The emerging field of neuroethics raises a number of questions for Christian theology and ethics. For example: what should Christians make of purported neurobiological explanations of religion and morality? Do the neurosciences require a re-appraisal of our notions of freewill and moral responsibility? How might we morally evaluate clinical interventions on the brain? In this lecture, Neil Messer will propose an approach to questions such as these, focusing in particular on the context of a Reformed Christian theological tradition.
THIS PUBLIC SEMINAR WILL BE HELD IN THE SUTRO ROOM OF TRINITY COLLEGE, OXFORD, AT 8:30PM ON THURSDAY 7th FEBRUARY 2013, WITH DRINKS AT 8:15PM.

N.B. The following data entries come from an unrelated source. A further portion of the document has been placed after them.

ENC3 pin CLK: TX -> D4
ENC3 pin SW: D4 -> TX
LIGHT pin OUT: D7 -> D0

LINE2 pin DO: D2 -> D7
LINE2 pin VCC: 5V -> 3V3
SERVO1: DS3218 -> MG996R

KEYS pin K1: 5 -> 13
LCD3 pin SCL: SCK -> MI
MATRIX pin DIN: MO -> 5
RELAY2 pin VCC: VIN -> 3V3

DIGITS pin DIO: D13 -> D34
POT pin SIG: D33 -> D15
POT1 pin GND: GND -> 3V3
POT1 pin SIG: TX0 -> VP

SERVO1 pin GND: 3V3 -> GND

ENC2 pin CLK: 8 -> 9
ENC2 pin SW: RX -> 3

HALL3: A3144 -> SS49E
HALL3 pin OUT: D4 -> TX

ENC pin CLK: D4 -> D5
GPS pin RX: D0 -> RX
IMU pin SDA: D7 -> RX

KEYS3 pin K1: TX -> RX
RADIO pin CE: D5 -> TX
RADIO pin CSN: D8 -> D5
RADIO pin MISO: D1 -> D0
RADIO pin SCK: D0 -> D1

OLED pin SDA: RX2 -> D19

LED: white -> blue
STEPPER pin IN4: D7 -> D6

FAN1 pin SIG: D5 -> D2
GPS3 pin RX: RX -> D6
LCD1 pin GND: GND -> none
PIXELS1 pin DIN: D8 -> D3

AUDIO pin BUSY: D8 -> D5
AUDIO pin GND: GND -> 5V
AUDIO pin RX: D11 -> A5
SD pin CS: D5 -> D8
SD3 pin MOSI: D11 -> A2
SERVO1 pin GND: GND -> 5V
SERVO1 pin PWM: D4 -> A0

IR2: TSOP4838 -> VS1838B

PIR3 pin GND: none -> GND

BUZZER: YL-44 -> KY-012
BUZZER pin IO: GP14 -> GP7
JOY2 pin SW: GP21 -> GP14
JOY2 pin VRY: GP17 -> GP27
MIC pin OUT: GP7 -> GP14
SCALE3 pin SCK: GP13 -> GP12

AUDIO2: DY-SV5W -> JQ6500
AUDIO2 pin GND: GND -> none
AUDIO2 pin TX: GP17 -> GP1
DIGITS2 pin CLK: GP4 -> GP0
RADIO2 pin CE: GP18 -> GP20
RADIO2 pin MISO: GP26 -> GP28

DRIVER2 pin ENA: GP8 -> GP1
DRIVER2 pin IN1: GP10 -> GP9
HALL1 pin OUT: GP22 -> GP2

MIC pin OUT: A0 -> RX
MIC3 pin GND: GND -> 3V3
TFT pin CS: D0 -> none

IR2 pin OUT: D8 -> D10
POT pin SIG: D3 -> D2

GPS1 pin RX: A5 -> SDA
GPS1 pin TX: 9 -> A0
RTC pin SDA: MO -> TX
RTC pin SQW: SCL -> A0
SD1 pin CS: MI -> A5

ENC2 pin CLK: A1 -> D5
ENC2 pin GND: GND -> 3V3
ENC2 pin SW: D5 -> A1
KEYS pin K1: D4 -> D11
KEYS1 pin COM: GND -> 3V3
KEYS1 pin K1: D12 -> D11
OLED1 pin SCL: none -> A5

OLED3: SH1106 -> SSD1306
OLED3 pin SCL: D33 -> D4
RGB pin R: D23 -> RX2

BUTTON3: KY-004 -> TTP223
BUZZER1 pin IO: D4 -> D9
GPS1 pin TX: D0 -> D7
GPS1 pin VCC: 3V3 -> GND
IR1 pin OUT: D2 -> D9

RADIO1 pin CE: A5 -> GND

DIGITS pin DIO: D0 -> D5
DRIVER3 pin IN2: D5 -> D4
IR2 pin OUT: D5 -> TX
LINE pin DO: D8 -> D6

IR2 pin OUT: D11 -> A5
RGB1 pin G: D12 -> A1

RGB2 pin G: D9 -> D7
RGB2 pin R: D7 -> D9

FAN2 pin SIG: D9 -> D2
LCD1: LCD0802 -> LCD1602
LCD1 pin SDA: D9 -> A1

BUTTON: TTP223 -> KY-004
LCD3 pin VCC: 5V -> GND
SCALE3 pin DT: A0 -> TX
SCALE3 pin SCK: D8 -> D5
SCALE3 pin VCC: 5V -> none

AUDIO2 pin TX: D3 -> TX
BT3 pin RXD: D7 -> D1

NEIL MESSER gained a doctorate in Molecular Biology in Cambridge before studying Theology in Cambridge and at King's College London. He has taught in Oxford, Birmingham and Lampeter, and is currently Professor of Theology and Head of Theology and Religious Studies at the University of Winchester. His research interests are concerned with the interactions between theology, ethics, the biosciences and health care. His publications include Selfish Genes and Christian Ethics: Theological and Ethical Reflections on Evolutionary Biology (SCM, 2007), Respecting Life: Theology and Bioethics (SCM, 2011), The Bible: Culture, Community and Society (ed. with Angus Paddison, Continuum, 2012) and Flourishing: Health, Disease and Bioethics in Theological Perspective (forthcoming, Eerdmans, 2013). He is a minister of the United Reformed Church.